The replication crisis is about scientists finally waking up and thinking replication is important. Psychology never had a culture that valued replication.
FYI the SF Bay Area is in Northern California.
Oops! Fixed.
First of all, it can’t possibly be bad epistemics for Congress to form the House Un-American Activities Committee[1]. Whatever you think was bad about this, it wasn’t epistemics, since epistemics is about having correct beliefs. Taking an ill-advised action isn’t bad epistemics (no matter how bad it may be in other ways).

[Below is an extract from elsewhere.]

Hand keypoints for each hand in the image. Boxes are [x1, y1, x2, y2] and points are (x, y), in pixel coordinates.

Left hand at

In any case, I was responding to the part of your comment which I quoted in mine. There is, perhaps, some very literal and very generous interpretation of the words “nation-spanning network of terrorist organizations that target minorities/homosexuals/etc” under which the KKK (and associated groups) qualifies. But under any common-sense reading of the words, the claim just does not fit the facts.
Insofar as there is a continuum of how justified is the response to some threat, judged only on the basis of how serious the threat itself is, the justification of social justice by the alleged threat of the KKK is, indeed, more plausible than the justification of the Satanic Panic by the alleged threat of child-sacrificing devil worshippers, since, as you say, there were none at all of the latter. Yet compare both of these things to the justification of HUAC by the threat of Soviet espionage, and it’s clear that both of the former pale into utter insignificance; if one is “actually entirely unjustified” and the other is “almost entirely unjustified”, that is a distinction such as makes no difference.

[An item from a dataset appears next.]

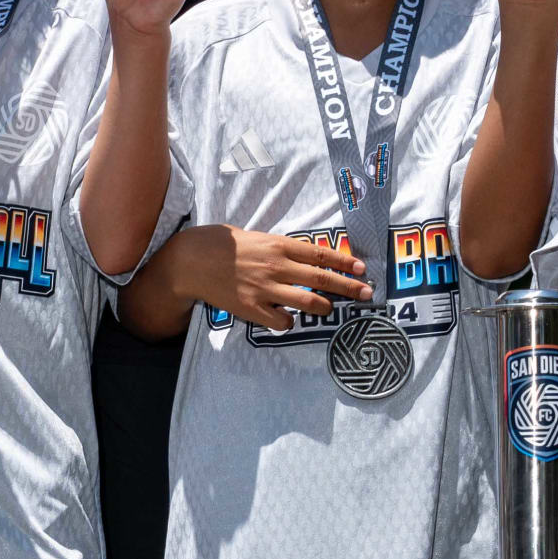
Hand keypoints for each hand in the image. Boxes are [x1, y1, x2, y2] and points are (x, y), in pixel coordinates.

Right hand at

It’s worth noting that “blacklist[ing] people from working in television for supporting labor unions” was not HUAC’s function; the blacklist was a measure taken by the Hollywood film studios, and had no legal force whatsoever.

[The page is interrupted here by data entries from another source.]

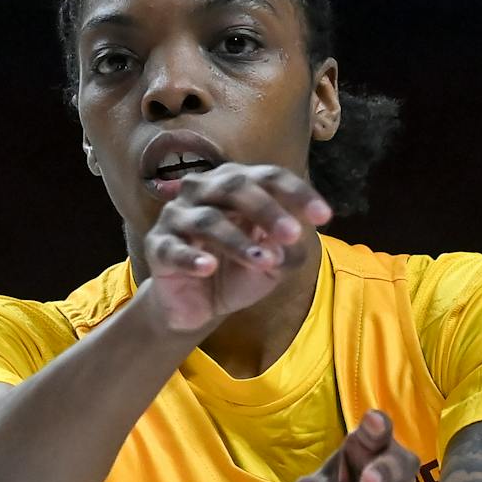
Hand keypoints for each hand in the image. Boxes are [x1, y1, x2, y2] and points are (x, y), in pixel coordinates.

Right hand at [140, 164, 330, 333]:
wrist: (199, 304)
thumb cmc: (238, 271)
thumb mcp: (274, 262)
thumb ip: (286, 248)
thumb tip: (287, 240)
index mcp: (236, 185)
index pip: (268, 177)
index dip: (297, 193)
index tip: (324, 216)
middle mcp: (203, 191)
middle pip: (234, 187)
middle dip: (267, 210)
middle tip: (293, 234)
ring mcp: (177, 216)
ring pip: (207, 219)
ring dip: (238, 241)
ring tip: (263, 262)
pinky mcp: (158, 246)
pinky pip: (173, 249)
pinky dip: (192, 257)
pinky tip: (209, 267)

In all of of the cases of silencing/canceling I’ve seen/read (with the caveat that I may have a faulty memory), including the 4 that I gave in the OP, none of the people being silenced/canceled have any remotely plausible connection to white supremacy groups or domestic terrorism, nor did those doing the silencing/canceling even accuse them of any such connections. Please correct me if I’m wrong, but this seems very different from what I’ve read about the Red Scares.
(An actually common accusation is “upholding white supremacy culture” but this “white supremacy” is very different from the “white supremacy” in “white supremacy groups”.)